Department of Plastic and Reconstructive Surgery, Gülhane Military Medical Academy and School of Medicine, Ankara, Turkey.
Microsurgery. 2014 Mar;34(3):209-16. doi: 10.1002/micr.22196. Epub 2013 Oct 8.
Functional nerve regeneration after reconstructive nerve surgery remains unsatisfying. In this study, vascular endothelial growth factor (VEGF) gene therapy combined with a hyaluronic acid (HA)-enriched microenvironment in nerve regeneration was investigated. Sciatic nerve was transected, and end-to-end neurorrhaphy was performed on 32 male Sprague-Dawley rats, which were randomly divided into four groups (n = 8 per group): nerve coaptation without treatment (group I); nerve coaptation covered with HA film sheath (group II); nerve coaptation with intramuscular VEGF gene in plasmid injection (group III); and nerve coaptation combined with HA film sheath and intramuscular VEGF gene in plasmid injection (group IV).
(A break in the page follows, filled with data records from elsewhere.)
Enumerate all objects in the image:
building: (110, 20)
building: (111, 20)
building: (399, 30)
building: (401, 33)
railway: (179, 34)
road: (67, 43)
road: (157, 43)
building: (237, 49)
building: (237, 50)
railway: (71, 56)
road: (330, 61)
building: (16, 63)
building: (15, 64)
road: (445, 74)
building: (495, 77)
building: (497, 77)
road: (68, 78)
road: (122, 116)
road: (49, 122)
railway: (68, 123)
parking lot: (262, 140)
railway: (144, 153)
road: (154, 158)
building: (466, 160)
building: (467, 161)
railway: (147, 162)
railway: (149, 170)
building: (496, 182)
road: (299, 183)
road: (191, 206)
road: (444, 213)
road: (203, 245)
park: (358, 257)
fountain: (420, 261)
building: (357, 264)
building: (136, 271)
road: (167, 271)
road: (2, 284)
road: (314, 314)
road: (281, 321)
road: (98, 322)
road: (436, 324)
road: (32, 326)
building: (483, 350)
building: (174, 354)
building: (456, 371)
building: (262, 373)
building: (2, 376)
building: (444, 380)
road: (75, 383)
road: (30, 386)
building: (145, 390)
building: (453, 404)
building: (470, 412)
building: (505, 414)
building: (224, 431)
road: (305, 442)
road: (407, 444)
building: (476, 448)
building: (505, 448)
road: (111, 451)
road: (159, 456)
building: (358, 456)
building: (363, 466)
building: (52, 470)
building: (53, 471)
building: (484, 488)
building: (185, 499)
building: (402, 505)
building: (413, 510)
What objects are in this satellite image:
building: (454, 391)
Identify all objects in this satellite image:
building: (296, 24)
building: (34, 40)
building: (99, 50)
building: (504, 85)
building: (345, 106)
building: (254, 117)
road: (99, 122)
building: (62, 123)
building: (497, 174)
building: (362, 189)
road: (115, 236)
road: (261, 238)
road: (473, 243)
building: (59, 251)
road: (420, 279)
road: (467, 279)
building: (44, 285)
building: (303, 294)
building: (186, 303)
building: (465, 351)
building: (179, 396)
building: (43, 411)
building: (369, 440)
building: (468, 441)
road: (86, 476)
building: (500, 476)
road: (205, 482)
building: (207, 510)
Contralateral sciatic nerves were used as control. VEGF expression was verified from gluteal muscle biopsies surrounding the sciatic nerve by reverse transcriptase-PCR. Electrophysiological, histopathological, and electron microscopic evaluations were performed after 4 weeks. Mean peak amplitude of groups I-IV and nonoperated sciatic nerve were 4.5 ± 0.6 mV, 6.4 ± 0.4 mV, 6.7 ± 0.5 mV, 8.5 ± 0.4 mV, and 9.8 ± 0.5 mV, respectively. Mean myelinated axonal counts of groups I-IV and nonoperated sciatic nerve were 105 ± 24, 165 ± 19, 181 ± 22, 271 ± 23, and 344 ± 17, respectively. Treatment with HA film sheath coverage combined with intramuscular VEGF gene in plasmid injection yielded statistically significant higher peak amplitudes and myelinated axonal counts (P < 0.001). In addition, significantly less scar formation with HA administration (groups II and IV; P < 0.001) was found. Thus, it was found that VEGF might crucially regulate nerve regeneration processes and that HA can reduce the scar formation. This study showed that the combination of HA film sheath and VEGF gene may synergistically promote peripheral nerve regeneration.
神经重建术后的功能神经再生仍然不尽如人意。在这项研究中,研究了血管内皮生长因子(VEGF)基因治疗与富含透明质酸(HA)的微环境相结合在神经再生中的作用。32 只雄性 Sprague-Dawley 大鼠的坐骨神经被切断,然后进行端端神经吻合,将大鼠随机分为四组(每组 8 只):无治疗的神经吻合(I 组);用 HA 膜鞘覆盖的神经吻合(II 组);肌肉内注射质粒 VEGF 基因的神经吻合(III 组);HA 膜鞘联合肌肉内注射质粒 VEGF 基因的神经吻合(IV 组)。对侧坐骨神经作为对照。通过逆转录聚合酶链反应(RT-PCR)从围绕坐骨神经的臀肌活检中验证 VEGF 表达。4 周后进行电生理、组织病理学和电子显微镜评估。I-IV 组和未手术的坐骨神经的平均峰值幅度分别为 4.5 ± 0.6 mV、6.4 ± 0.4 mV、6.7 ± 0.5 mV、8.5 ± 0.4 mV 和 9.8 ± 0.5 mV。I-IV 组和未手术的坐骨神经的有髓神经轴计数分别为 105 ± 24、165 ± 19、181 ± 22、271 ± 23 和 344 ± 17。HA 膜鞘覆盖联合肌肉内注射质粒 VEGF 基因治疗的峰值幅度和有髓神经轴计数明显更高(P < 0.001)。此外,HA 给药后明显减少了瘢痕形成(II 组和 IV 组;P < 0.001)。因此,研究发现 VEGF 可能对神经再生过程起关键调节作用,HA 可减少瘢痕形成。本研究表明,HA 膜鞘与 VEGF 基因的联合可能协同促进周围神经再生。